Questions:
A. Please transcribe the part of the Flink 2.0 release thread starting with "I agree that" and going on through "like a database.".
B. Extend the Flink 2.0 release thread past its final sentence.

Source passage:
I agree that we could downgrade "Eager state declaration" to a nice-to-have 
feature.

For the depreciation of "queryable state", can we just rename to deprecate 
"current implementation of queryable state"? The feature to query the internal 
state is actually very useful for debugging and could provide more possibility 
to extend FlinkSQL more like a database.

Just as Yuan replied in the previous email [1], current implementation of 
queryable state has many problems in design. However, I don't want to make 
users feel that this feature cannot be done well, and maybe we can redesign 
this feature. As far as I know, risingwave already support  queryable state 
with better user experience [2].


[1] https://lists.apache.org/thread/9hmwcjb3q5c24pk3qshjvybfqk62v17m
[2] https://syntaxbug.com/06a3e7c554/

Best
Yun Tang
________________________________
From: Xintong Song <tonysong...@gmail.com>
Sent: Friday, July 14, 2023 13:51
To: dev@flink.apache.org <dev@flink.apache.org>
Subject: Re: [VOTE] Release 2.0 must-have work items

Thanks for the support, Yu.

We will have the guideline before removing DataSet. We are currently
prioritizing works that need to be done before the 1.18 feature freeze, and
will soon get back to working on the guidelines. We expect to get the
guideline ready before or soon after the 1.18 release, which will
definitely be before removing DataSet in 2.0.

Best,

Xintong



On Fri, Jul 14, 2023 at 1:06 PM Yu Li <car...@gmail.com> wrote:

> It's great to see the discussion about what we need to improve on
> (completely) switching from DataSet API to DataStream API from the user
> perspective. I feel that these improvements would happen faster (only) when
> we seriously prepare to remove the DataSet APIs with a target release, just
> like what we are doing now. And the same applies to the SinkV1 related
> discussions (smile).
>
> I support Xintong's opinion on keeping "Remove the DataSet APIs" a
> must-have item, meantime I support Yuxia's opinion that we should
> explicitly let our users know how to migrate their existing DataSet API
> based applications afterwards, meaning that the guideline Xintong mentioned
> is a must-have (rather than best efforts) before removing the DataSet APIs.

Records supplied:
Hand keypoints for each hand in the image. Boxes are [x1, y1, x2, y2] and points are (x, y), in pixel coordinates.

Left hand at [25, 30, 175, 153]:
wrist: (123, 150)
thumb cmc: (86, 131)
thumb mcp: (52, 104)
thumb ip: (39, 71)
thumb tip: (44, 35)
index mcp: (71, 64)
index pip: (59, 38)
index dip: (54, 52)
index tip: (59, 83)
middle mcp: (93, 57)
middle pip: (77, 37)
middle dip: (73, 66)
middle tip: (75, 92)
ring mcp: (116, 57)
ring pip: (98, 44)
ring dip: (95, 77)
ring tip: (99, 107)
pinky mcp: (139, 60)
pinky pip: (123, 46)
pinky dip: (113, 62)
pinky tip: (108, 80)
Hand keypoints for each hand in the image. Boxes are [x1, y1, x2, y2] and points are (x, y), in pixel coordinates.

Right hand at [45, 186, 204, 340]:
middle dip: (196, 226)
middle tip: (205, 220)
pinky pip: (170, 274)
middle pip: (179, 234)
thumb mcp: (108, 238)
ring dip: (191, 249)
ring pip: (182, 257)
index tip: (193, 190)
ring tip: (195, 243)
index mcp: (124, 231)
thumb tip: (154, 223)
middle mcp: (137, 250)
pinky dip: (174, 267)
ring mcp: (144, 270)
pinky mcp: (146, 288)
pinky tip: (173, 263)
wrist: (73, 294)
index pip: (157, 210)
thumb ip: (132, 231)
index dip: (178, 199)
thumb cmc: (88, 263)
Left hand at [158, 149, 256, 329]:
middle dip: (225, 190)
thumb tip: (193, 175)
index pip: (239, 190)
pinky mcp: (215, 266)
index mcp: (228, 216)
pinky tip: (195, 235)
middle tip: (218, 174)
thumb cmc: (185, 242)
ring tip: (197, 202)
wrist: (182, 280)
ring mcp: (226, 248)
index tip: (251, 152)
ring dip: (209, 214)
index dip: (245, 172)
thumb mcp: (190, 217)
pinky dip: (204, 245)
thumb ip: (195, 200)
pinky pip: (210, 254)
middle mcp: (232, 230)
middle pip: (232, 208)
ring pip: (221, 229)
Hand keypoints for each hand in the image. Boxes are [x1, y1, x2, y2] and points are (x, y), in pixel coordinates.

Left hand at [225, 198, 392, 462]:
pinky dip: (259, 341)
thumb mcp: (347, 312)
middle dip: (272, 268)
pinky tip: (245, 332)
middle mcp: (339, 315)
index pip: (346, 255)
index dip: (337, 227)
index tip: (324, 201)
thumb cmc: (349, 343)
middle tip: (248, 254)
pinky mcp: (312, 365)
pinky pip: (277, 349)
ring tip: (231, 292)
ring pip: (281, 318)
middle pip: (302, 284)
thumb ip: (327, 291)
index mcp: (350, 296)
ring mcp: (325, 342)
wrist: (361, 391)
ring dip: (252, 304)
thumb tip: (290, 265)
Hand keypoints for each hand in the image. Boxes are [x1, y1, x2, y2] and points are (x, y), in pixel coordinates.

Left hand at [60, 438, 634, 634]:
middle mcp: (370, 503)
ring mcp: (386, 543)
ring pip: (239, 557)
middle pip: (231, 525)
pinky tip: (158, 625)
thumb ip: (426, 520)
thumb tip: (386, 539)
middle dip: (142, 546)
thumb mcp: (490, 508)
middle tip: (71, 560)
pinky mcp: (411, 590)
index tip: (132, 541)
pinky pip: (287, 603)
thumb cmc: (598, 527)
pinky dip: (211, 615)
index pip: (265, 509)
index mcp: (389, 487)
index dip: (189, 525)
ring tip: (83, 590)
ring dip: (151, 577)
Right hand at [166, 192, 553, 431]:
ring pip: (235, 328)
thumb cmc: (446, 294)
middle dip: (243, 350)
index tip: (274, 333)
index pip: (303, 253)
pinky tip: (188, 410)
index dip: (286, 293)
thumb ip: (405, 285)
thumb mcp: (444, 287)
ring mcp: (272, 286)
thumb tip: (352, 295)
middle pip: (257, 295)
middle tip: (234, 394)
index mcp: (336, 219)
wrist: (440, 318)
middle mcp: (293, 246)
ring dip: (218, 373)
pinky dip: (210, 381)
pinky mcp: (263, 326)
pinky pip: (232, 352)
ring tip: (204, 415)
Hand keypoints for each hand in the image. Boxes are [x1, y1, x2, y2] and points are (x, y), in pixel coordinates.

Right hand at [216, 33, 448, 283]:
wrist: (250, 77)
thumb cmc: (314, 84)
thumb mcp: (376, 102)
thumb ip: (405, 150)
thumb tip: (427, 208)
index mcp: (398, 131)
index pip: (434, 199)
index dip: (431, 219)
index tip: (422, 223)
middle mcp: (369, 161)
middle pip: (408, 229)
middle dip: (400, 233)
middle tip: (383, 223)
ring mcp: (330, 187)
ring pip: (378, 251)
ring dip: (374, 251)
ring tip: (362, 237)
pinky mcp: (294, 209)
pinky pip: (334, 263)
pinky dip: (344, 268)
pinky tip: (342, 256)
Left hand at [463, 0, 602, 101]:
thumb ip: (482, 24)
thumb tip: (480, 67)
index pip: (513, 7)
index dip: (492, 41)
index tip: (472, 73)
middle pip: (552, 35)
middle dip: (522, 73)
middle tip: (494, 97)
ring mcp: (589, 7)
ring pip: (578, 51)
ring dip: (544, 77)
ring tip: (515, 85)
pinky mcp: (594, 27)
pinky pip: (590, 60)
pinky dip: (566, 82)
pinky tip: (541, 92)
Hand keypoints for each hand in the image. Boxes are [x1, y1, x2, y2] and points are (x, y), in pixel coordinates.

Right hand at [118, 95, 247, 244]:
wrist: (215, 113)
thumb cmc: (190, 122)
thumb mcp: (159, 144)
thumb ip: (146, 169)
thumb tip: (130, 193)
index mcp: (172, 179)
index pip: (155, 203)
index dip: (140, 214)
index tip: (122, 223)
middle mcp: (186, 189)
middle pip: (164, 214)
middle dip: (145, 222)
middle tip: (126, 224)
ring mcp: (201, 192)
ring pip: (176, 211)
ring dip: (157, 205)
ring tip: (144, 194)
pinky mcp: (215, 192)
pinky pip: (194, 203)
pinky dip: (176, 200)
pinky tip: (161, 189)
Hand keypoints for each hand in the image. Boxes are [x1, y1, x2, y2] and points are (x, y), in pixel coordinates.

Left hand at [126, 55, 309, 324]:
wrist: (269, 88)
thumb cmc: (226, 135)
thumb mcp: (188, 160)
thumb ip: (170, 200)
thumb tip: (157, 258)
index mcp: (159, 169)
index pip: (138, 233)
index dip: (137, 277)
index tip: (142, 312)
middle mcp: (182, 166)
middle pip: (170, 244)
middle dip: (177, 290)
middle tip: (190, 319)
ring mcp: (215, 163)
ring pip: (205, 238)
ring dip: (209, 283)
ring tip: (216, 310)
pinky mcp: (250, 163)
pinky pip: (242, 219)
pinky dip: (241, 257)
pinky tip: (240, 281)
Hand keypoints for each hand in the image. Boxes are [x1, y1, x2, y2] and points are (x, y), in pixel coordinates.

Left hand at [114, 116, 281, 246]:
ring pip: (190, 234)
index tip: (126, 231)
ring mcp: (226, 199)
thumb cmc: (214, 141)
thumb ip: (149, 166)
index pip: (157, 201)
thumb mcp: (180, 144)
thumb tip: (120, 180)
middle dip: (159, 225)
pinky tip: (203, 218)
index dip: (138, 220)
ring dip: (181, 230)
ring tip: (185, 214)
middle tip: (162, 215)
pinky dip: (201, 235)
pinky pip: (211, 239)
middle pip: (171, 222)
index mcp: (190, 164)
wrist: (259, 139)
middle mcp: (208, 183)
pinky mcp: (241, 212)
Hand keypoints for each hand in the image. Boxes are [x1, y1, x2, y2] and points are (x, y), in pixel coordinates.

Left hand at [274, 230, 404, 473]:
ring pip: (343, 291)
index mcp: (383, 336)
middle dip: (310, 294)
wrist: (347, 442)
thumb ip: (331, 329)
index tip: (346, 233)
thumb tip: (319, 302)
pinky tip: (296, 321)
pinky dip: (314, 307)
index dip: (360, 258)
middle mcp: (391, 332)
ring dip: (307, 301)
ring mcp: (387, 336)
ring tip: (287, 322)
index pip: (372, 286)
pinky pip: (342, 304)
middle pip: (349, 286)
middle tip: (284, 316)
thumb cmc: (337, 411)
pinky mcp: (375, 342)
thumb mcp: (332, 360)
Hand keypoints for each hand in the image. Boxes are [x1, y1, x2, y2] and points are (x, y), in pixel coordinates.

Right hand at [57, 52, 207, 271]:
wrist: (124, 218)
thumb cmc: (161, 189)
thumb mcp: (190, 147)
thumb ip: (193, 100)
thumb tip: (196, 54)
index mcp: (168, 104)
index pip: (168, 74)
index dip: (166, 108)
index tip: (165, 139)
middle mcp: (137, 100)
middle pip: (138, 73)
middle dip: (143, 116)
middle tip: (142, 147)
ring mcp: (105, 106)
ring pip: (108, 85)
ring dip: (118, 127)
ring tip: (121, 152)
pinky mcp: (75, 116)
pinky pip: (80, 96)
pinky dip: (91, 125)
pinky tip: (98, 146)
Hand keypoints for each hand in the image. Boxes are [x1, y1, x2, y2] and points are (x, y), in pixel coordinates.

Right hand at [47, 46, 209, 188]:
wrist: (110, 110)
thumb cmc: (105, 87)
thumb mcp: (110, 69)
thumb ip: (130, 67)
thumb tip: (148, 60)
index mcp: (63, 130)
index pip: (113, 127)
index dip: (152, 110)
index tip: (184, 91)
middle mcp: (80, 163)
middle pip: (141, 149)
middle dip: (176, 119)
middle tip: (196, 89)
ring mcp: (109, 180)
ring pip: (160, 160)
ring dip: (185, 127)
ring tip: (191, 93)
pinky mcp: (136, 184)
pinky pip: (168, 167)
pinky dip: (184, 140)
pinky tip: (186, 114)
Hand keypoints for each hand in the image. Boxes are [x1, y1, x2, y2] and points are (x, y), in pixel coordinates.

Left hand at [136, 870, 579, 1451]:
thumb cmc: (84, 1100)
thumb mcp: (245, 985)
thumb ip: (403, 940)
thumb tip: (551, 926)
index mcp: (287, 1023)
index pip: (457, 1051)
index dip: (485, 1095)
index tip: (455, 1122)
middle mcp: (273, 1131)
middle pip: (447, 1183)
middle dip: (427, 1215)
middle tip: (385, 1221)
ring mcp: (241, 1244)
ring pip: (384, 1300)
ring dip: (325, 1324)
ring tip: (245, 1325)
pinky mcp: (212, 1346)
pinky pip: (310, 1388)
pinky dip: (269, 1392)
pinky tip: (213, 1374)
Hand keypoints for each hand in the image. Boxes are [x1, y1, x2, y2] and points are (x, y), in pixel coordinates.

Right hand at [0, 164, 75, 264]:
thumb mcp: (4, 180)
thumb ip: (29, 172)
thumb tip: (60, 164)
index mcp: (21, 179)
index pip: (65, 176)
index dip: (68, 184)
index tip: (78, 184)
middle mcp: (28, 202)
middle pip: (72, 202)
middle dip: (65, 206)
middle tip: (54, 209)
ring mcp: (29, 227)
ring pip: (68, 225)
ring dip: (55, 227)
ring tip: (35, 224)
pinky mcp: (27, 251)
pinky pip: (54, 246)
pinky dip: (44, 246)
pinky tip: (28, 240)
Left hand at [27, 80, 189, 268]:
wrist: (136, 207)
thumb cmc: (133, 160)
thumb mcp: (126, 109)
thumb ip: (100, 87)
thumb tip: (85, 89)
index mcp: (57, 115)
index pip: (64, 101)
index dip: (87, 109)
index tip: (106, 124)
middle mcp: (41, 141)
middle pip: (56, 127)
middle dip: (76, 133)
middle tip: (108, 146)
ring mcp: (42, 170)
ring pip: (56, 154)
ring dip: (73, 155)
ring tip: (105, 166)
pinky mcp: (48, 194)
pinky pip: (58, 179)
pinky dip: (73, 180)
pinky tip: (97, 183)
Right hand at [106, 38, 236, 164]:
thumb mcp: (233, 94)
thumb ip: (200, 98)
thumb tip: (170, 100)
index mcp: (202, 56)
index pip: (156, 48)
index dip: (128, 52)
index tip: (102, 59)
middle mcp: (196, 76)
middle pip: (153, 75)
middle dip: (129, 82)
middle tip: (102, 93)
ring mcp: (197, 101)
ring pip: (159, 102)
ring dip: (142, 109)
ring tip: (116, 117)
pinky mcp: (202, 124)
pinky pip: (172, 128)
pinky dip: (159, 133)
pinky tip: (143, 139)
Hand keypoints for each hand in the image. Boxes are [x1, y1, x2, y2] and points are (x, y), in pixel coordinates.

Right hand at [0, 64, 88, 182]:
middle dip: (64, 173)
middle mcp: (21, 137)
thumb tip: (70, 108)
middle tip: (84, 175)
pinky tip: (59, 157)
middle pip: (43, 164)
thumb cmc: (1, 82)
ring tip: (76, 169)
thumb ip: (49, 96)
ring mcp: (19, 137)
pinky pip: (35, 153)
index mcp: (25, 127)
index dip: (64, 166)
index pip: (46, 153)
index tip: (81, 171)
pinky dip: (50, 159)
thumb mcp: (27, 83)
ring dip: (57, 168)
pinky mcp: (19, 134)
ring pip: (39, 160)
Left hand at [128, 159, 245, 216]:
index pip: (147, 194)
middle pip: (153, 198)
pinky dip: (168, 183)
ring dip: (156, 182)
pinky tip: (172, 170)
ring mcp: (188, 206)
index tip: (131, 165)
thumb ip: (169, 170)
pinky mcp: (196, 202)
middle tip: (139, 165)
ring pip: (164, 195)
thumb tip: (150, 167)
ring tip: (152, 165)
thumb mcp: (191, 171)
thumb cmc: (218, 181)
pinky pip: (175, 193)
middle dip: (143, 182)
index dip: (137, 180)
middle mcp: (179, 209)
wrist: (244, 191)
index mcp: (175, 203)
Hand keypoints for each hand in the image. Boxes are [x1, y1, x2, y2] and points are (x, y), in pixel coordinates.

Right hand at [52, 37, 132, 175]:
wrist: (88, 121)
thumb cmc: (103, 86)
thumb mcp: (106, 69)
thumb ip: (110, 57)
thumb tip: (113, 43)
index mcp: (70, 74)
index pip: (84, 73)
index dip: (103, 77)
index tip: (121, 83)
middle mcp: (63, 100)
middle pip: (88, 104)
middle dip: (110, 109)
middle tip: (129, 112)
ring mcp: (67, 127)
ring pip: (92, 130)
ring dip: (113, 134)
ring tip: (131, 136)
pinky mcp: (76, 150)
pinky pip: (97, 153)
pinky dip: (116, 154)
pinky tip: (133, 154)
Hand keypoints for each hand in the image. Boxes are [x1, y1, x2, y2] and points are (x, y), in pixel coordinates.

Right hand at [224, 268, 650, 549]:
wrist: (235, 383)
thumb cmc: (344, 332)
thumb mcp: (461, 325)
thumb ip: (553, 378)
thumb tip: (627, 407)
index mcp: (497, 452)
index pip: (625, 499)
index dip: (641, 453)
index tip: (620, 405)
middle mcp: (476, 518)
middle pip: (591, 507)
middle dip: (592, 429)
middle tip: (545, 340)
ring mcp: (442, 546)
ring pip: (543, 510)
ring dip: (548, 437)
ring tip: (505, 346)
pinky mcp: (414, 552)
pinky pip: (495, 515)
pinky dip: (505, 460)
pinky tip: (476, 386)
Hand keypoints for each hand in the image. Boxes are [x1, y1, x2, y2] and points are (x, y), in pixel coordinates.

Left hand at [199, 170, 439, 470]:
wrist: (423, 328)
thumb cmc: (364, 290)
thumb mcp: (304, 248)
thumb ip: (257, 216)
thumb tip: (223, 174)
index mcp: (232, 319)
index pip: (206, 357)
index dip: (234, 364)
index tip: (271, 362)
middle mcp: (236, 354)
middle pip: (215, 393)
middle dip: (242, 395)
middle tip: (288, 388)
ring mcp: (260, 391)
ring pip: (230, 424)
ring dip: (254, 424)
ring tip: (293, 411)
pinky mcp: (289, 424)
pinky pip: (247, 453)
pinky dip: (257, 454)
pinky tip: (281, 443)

Set of answers:
A.
I agree that we could downgrade "Eager state declaration" to a nice-to-have 
feature.

For the depreciation of "queryable state", can we just rename to deprecate 
"current implementation of queryable state"? The feature to query the internal 
state is actually very useful for debugging and could provide more possibility 
to extend FlinkSQL more like a database.

B.
>
> Best Regards,
> Yu
>
>
> On Wed, 12 Jul 2023 at 14:00, yuxia <luoyu...@alumni.sjtu.edu.cn> wrote:
>
> > Thanks Xintong for clarification. A guideline to help users migrating
> from
> > DataSet to DataStream will definitely be helpful.
> >
> > Best regards,
> > Yuxia
> >
> > ----- 原始邮件 -----
> > 发件人: "Xintong Song" <tonysong...@gmail.com>
> > 收件人: "dev" <dev@flink.apache.org>
> > 发送时间: 星期三, 2023年 7 月 12日 上午 11:40:12
> > 主题: Re: [VOTE] Release 2.0 must-have work items
> >
> > @Yuxia,
> >
> > We are aware of the issue that you mentioned. Actually, I don't think the
> > DataStream API can cover everything in the DataSet API in exactly the
> same
> > way, because the fundamental model, concepts and primitives of the two
> sets
> > of APIs are completely different. Many of the DataSet APIs, especially
> > those accessing the full data set at once, do not fit in the DataStream
> > concepts at all. I think what's important is that users can achieve the
> > same function, even if they may need to code in a different way.
> >
> > We have gone through all the existing DataSet APIs, and categorized them
> > into 3 kinds:
> > - APIs that are well supported by DataStream API as is. E.g., map, reduce
> > on grouped dataset, etc.
> > - APIs that can be achieved by DataStream API as is, but with a price
> > (programming complexity, or computation efficiency). E.g., reduce on full
> > dataset, sort partition, etc. Admittedly, there is room for improvement
> on
> > these. We may keep improving these for the DataStream API, or we can
> > concentrate on supporting them better in the new ProcessFunction API.
> > Either way, I don't think we should block the retiring of DataSet API on
> > them.
> > - There are also a few APIs that cannot be supported by the DataStream
> API
> > as is, unless users write their custom operators from the ground up. Only
> > left/rightOuterJoin and combineGroup fall into this category. I think
> > combinedGroup is probably not a problem, because this is more like a
> > variant of reduceGroup that allows the framework to execute more
> > efficiently. As for the outer joins, depending on how badly this is
> needed,
> > it can be supported by emitting the non-joined entries upon triggering a
> > window join.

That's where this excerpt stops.